# Task instructions
Recast the stretch of data from the line containing "Field: Speed shown" through the line containing "Value: rpm 2000" as a numbered list, leaving out blank lines and pictures.

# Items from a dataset
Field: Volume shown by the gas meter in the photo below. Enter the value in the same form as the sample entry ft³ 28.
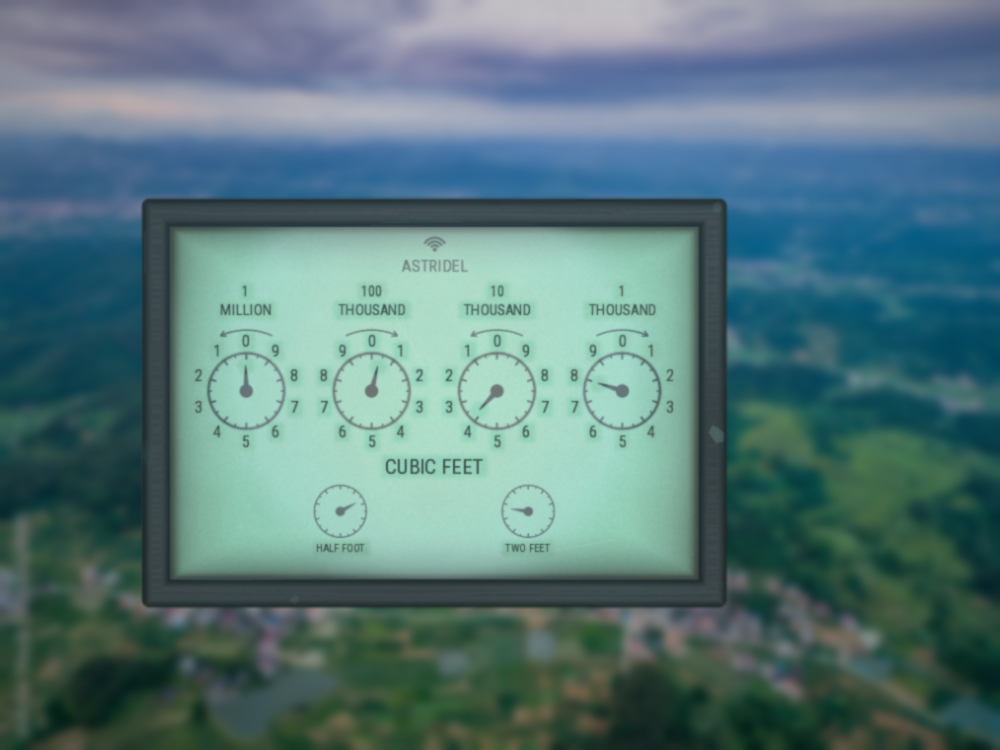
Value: ft³ 3800
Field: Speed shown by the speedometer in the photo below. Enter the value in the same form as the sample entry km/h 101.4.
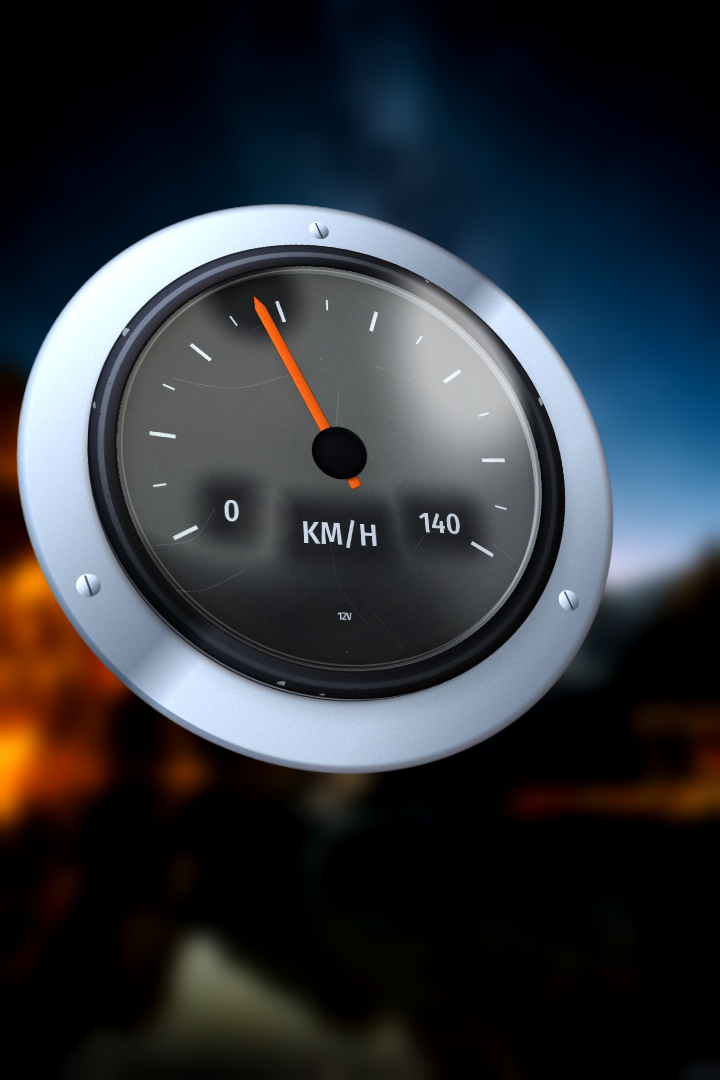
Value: km/h 55
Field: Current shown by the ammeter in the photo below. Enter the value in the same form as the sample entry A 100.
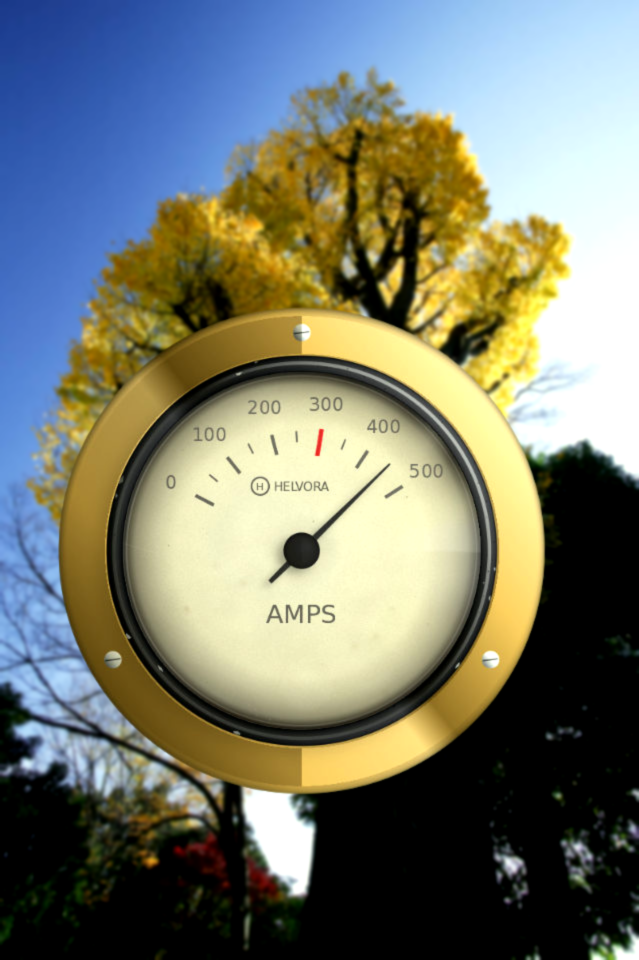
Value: A 450
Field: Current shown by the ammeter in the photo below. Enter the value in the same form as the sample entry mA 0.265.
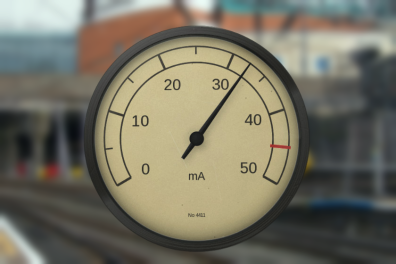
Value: mA 32.5
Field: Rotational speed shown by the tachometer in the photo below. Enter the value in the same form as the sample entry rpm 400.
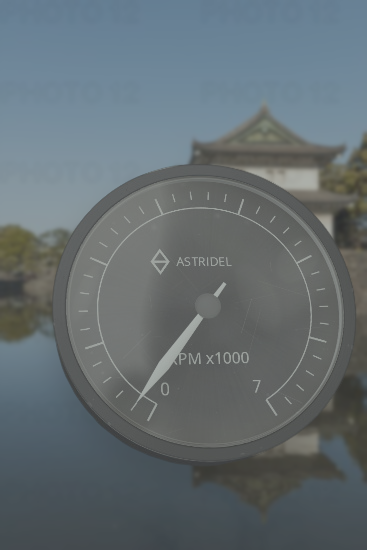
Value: rpm 200
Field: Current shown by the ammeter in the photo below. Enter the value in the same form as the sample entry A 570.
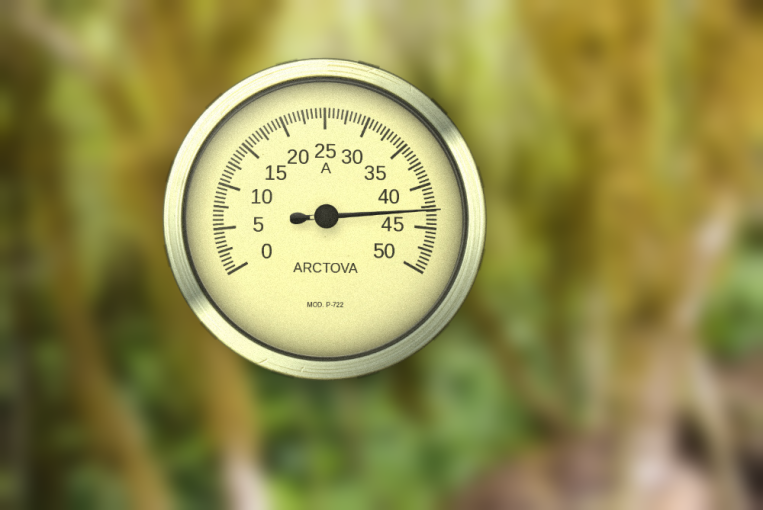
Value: A 43
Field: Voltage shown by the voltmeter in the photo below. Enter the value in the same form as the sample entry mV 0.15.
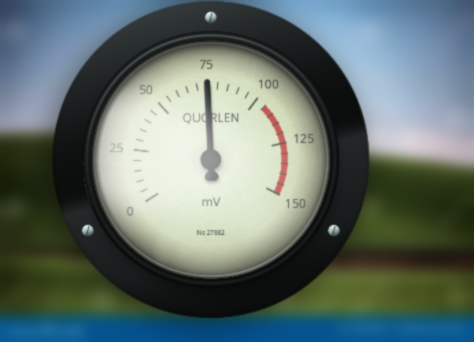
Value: mV 75
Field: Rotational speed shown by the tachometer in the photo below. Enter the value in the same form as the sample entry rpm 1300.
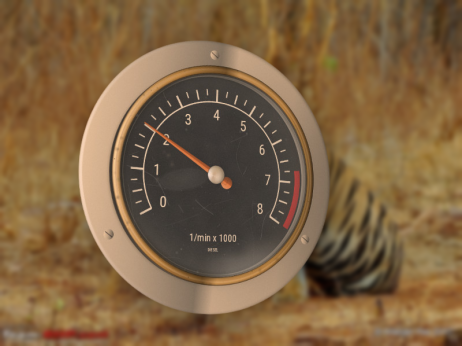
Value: rpm 2000
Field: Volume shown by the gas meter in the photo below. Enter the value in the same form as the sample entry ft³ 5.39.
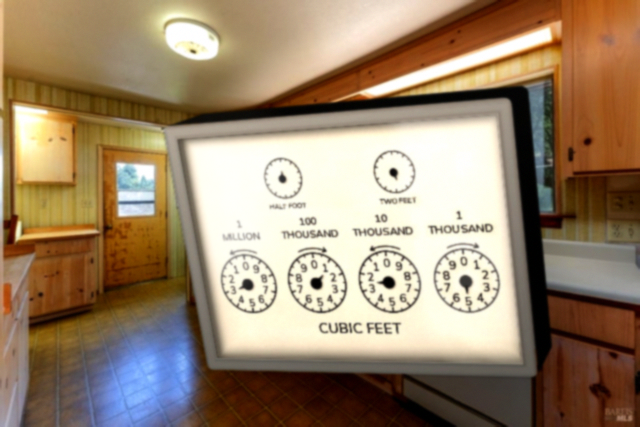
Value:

# Expected answer
1. Field: Speed shown by the speedometer in the photo below. Enter the value in the same form as the sample entry km/h 101.4.
2. Value: km/h 55
3. Field: Current shown by the ammeter in the photo below. Enter the value in the same form as the sample entry A 100.
4. Value: A 450
5. Field: Current shown by the ammeter in the photo below. Enter the value in the same form as the sample entry mA 0.265.
6. Value: mA 32.5
7. Field: Rotational speed shown by the tachometer in the photo below. Enter the value in the same form as the sample entry rpm 400.
8. Value: rpm 200
9. Field: Current shown by the ammeter in the photo below. Enter the value in the same form as the sample entry A 570.
10. Value: A 43
11. Field: Voltage shown by the voltmeter in the photo below. Enter the value in the same form as the sample entry mV 0.15.
12. Value: mV 75
13. Field: Rotational speed shown by the tachometer in the photo below. Enter the value in the same form as the sample entry rpm 1300.
14. Value: rpm 2000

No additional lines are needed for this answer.